The Court of Appeal has upheld an Upper Hutt man's right to work as a lawyer, overturning an earlier High Court ruling that he did not meet the character qualification needed to do so.
At 65, John Stanley had all the other qualifications needed for admittance to the bar, and took legal action when the Law Society refused to give him a certificate of character.
Between March 1978 and May 2019 Mr Stanley racked up four convictions for driving with excess blood or breath alcohol.
He also had convictions in that time for driving at a dangerous speed, carelessly operating a vehicle and failing to stop for red and blue flashing lights.
In the High Court Justice Clark ruled he had not shown he was reformed and his attitude to his convictions meant there was an unacceptable risk he might reoffend and bring the legal profession into disrepute.
"I have found his assertions of reform to be unpersuasive.
"Mr Stanley resists any suggestion he may have an alcohol problem yet points to his self-imposed abstinence as being the substantial step which demonstrates there will be no further offending.
"[He] proposes to rely only on willpower and self-discipline when, manifestly, this has consistently failed him over a period of decades including into mature adulthood."
Justice Clark said neither the general public nor members of the legal profession would regard him as a person of such integrity, probity and trustworthiness as to be a suitable candidate for admission.
In the Court of Appeal Mr Stanley's lawyer said Justice Clark was wrong in her conclusion, pointing to Mr Stanley's first drink-driving offence having taken place 41 years ago and the latest five years ago.
He said two of the other convictions were not as serious as might be thought and sentencing Judges had found there were special circumstances meaning he avoided a disqualification.
However the Law Society's lawyer supported Justice Clark's decision.
In today's Judgment, the Court of Appeal quotes from an earlier case in which it had been found that all facets of an applicant for the Bar should be considered as part of the good character test, not just their previous convictions.
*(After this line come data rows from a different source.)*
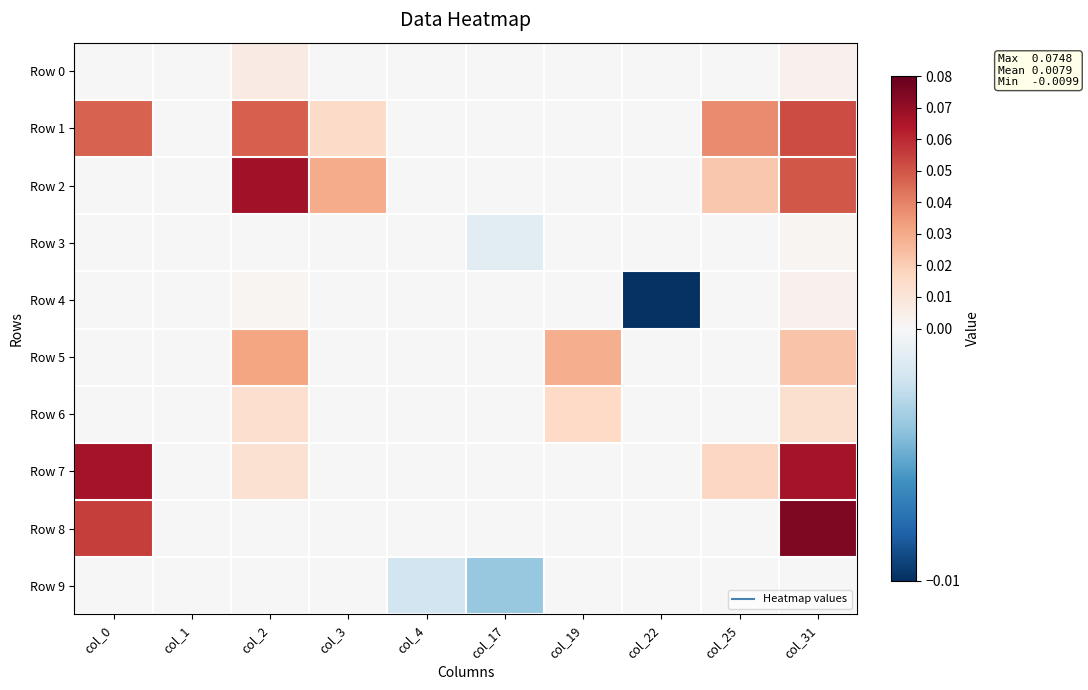

Reading left to right, extract all data points from this chart.

Row 0: col_0=0.0	col_1=0.0	col_2=0.0	col_3=0.0	col_4=0.0	col_17=0.0	col_19=0.0	col_22=0.0	col_25=0.0	col_31=0.0
Row 1: col_0=0.0	col_1=0.0	col_2=0.0	col_3=0.0	col_4=0.0	col_17=0.0	col_19=0.0	col_22=0.0	col_25=0.0	col_31=0.1
Row 2: col_0=0.0	col_1=0.0	col_2=0.1	col_3=0.0	col_4=0.0	col_17=0.0	col_19=0.0	col_22=0.0	col_25=0.0	col_31=0.0
Row 3: col_0=0.0	col_1=0.0	col_2=0.0	col_3=0.0	col_4=0.0	col_17=-0.0	col_19=0.0	col_22=0.0	col_25=0.0	col_31=0.0
Row 4: col_0=0.0	col_1=0.0	col_2=0.0	col_3=0.0	col_4=0.0	col_17=0.0	col_19=0.0	col_22=-0.0	col_25=0.0	col_31=0.0
Row 5: col_0=0.0	col_1=0.0	col_2=0.0	col_3=0.0	col_4=0.0	col_17=0.0	col_19=0.0	col_22=0.0	col_25=0.0	col_31=0.0
Row 6: col_0=0.0	col_1=0.0	col_2=0.0	col_3=0.0	col_4=0.0	col_17=0.0	col_19=0.0	col_22=0.0	col_25=0.0	col_31=0.0
Row 7: col_0=0.1	col_1=0.0	col_2=0.0	col_3=0.0	col_4=0.0	col_17=0.0	col_19=0.0	col_22=0.0	col_25=0.0	col_31=0.1
Row 8: col_0=0.1	col_1=0.0	col_2=0.0	col_3=0.0	col_4=0.0	col_17=0.0	col_19=0.0	col_22=0.0	col_25=0.0	col_31=0.1
Row 9: col_0=0.0	col_1=0.0	col_2=0.0	col_3=0.0	col_4=-0.0	col_17=-0.0	col_19=0.0	col_22=0.0	col_25=0.0	col_31=-0.0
"A conviction may of its own force carry such a stigma that judges and members of the profession may be expected to find it too much for their self-respect to share with the person convicted the kind and degree of association which membership of the Bar entails.
"But it will be generally agreed that there are many kinds of conduct deserving of disapproval, and many kinds of convictions of breaches of the law, which do not spell unfitness for the Bar, and to draw the dividing line is by no means always an easy task."
It says Justice Clark placed undue emphasis on the reoffending risk and did not consider other things, including Mr Stanley's commitment not to reoffend and his contribution to society.
The Court of Appeal also points to Mr Stanley's good character and contribution to the community.
"He has lived a productive life and pursued a career as an insurance broker. He continues to contribute to the community.
"He is a committed Christian with a Certificate in Christian Ministry and he is a marriage celebrant."
The Court said the risk of Mr Stanley drink-driving does not mean he won't comply with the fundamental obligations of lawyers.
It ruled he was a fit and proper person to be admitted as a barrister and solicitor of the High Court and quashed Justice Clark's refusal to grant his application.